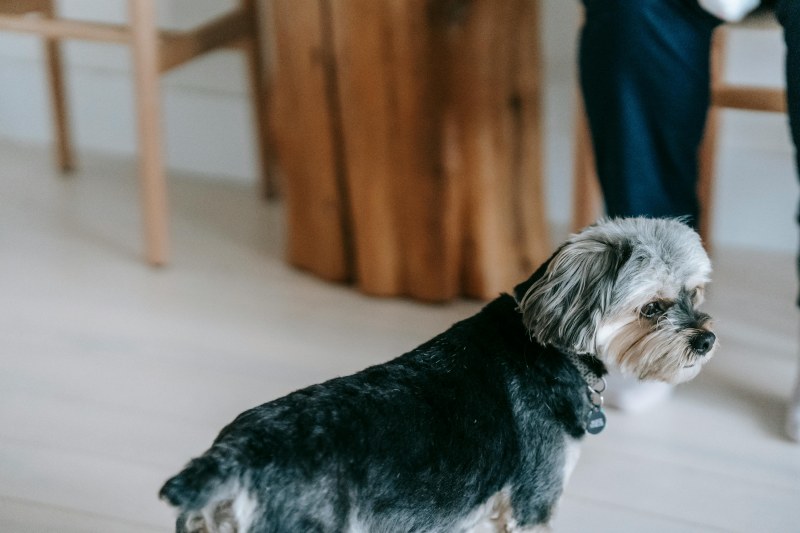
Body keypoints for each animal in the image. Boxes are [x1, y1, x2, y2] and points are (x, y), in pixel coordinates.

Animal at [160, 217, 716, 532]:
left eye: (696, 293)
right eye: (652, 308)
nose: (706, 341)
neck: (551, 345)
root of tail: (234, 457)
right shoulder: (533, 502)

--------

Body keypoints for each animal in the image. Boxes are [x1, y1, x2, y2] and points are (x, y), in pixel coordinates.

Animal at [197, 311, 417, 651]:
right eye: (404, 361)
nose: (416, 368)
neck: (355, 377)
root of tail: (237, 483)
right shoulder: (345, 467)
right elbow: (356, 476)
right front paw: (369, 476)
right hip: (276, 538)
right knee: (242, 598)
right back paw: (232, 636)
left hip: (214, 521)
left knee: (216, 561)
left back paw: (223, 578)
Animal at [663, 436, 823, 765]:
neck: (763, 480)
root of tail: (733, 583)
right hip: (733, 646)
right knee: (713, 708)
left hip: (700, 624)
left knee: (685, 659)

--------

- _Task description_
The answer is the run of lines above from the line containing "nose: (416, 368)" through the line containing "left knee: (685, 659)", copied exactly and alone.

- _Solution_
nose: (416, 368)
neck: (355, 377)
root of tail: (237, 483)
right shoulder: (345, 467)
right elbow: (356, 476)
right front paw: (369, 476)
right hip: (276, 538)
right knee: (242, 598)
right back paw: (232, 636)
left hip: (214, 521)
left knee: (216, 561)
left back paw: (223, 578)
Animal at [663, 436, 823, 765]:
neck: (763, 480)
root of tail: (733, 583)
right hip: (733, 646)
right knee: (713, 708)
left hip: (700, 624)
left knee: (685, 659)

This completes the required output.